Rational analysis says Obama did a pretty good job. He took an economy from the brink of disaster and brought it back to pretty decent health yet the Right Wing decries the "anemic growth rate" of "only" 1%-2%.

Which is a whole lot better than shrinking which is what we had at the end of the Bush years. Obama took a low risk approach and got modest results.

Trump and the supply side Republicans are going to take a high risk with massive tax cuts. Of course most of those tax cuts will be going to the very wealthy and to corporations rather than to where it should be going.

If you want to grow the economy you need to do it from the bottom up. Put more money into the hand of low and middle income who have a high mean propensity to consume. In other words, they're going to spend the money.

Supply follows demand. Without new demand there is no particular reason for companies to expand. If the corporate tax rate is low, there is no particular reason for companies to re-invest.
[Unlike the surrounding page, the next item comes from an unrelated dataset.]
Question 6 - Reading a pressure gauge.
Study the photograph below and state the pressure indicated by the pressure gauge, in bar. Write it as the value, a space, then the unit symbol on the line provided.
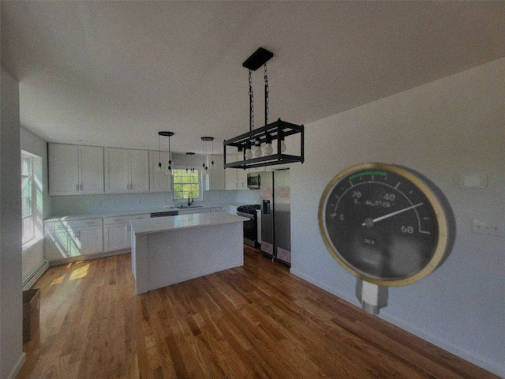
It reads 50 bar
It's more attractive to take the profits.

There is a theory that corporate tax cuts give a short lived boost to the economy but ultimately lead to an economic crash for that very reason. Companies tend to take profits rather than reinvest.

Trump and the Republicans keep pointing to Ronald Reagan as an example of the success of tax cuts.

There are three fundamental problems with this analogy.

(1) Reagan had a very different economy. Inflation was at 11% and unemployment rate was 9%. The current economy has an inflation rate around 2% and the unemployment rate is at 4.4%.

(2) Another ignored tidbit is that while there were two tax adjustments during the Reagan years there was also a major increase in payroll taxes, the closing of a large number of tax loopholes and a $400 billion increase in spending from $745 billion to $1.14 trillion. Reagan didn't just slash taxes like Trump seems to want to do.

(3) Reagan had first Donald Regan and then James Baker as secretaries of the treasury AND they worked closely with congress in particular senators Jack Kemp (R) from New York and Bill Bradley (D) from New Jersey.

In other words Reagan had very good advisers and people working on the tax changes.

Steve Mnuchin is either a clown who honestly believes that manufacturing plants aren't going to be highly automated (read that run by robots) or he's a crook who's bullshitting everyone and is waiting to grab his bag of cash and bolt.

Needless to say I'm concerned about what this tax plan is going to look like. I'm betting the rich get a lot richer and the rest of us get squat. I could be wrong but I doubt it.